Exercise description >>
Where the listing below has a line containing "salsa especial.", output that line and all lines after it, verbatim, and no others.

***

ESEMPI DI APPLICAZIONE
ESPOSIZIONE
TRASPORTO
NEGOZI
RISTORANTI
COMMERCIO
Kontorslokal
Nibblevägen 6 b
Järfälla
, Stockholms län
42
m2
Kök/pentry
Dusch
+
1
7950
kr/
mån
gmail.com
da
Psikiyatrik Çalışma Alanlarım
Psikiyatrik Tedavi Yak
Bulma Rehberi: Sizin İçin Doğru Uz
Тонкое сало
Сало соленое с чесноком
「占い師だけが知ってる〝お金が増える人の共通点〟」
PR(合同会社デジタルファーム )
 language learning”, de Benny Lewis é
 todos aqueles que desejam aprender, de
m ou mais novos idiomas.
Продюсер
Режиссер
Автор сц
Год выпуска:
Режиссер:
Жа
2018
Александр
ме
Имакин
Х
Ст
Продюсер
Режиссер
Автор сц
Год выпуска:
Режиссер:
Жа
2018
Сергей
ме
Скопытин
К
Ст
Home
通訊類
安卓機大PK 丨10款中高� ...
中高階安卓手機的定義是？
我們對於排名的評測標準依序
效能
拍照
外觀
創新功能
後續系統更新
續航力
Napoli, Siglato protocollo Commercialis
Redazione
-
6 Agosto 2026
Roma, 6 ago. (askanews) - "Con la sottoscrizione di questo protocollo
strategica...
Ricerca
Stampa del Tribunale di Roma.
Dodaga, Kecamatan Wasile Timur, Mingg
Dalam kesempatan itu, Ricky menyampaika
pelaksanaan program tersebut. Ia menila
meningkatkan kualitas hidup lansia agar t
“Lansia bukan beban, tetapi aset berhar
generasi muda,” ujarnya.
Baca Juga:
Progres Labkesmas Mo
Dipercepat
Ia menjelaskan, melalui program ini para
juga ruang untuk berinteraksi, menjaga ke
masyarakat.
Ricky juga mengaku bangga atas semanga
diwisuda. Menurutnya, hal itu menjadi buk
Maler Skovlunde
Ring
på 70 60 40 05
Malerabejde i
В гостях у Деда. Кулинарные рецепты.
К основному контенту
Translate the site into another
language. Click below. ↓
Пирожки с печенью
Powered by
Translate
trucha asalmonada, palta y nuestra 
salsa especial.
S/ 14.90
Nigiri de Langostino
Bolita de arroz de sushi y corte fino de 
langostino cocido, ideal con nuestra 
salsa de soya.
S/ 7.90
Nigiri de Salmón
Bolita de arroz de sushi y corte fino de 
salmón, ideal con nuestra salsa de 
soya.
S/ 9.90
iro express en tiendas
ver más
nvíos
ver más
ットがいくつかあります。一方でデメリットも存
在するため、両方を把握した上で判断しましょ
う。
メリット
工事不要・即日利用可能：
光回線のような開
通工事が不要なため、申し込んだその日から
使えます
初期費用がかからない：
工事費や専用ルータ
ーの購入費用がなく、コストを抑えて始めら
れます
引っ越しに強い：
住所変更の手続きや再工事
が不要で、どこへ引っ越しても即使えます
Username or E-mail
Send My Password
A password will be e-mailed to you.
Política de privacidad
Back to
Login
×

***

Answer section >>
salsa especial.
S/ 14.90
Nigiri de Langostino
Bolita de arroz de sushi y corte fino de 
langostino cocido, ideal con nuestra 
salsa de soya.
S/ 7.90
Nigiri de Salmón
Bolita de arroz de sushi y corte fino de 
salmón, ideal con nuestra salsa de 
soya.
S/ 9.90
iro express en tiendas
ver más
nvíos
ver más
ットがいくつかあります。一方でデメリットも存
在するため、両方を把握した上で判断しましょ
う。
メリット
工事不要・即日利用可能：
光回線のような開
通工事が不要なため、申し込んだその日から
使えます
初期費用がかからない：
工事費や専用ルータ
ーの購入費用がなく、コストを抑えて始めら
れます
引っ越しに強い：
住所変更の手続きや再工事
が不要で、どこへ引っ越しても即使えます
Username or E-mail
Send My Password
A password will be e-mailed to you.
Política de privacidad
Back to
Login
×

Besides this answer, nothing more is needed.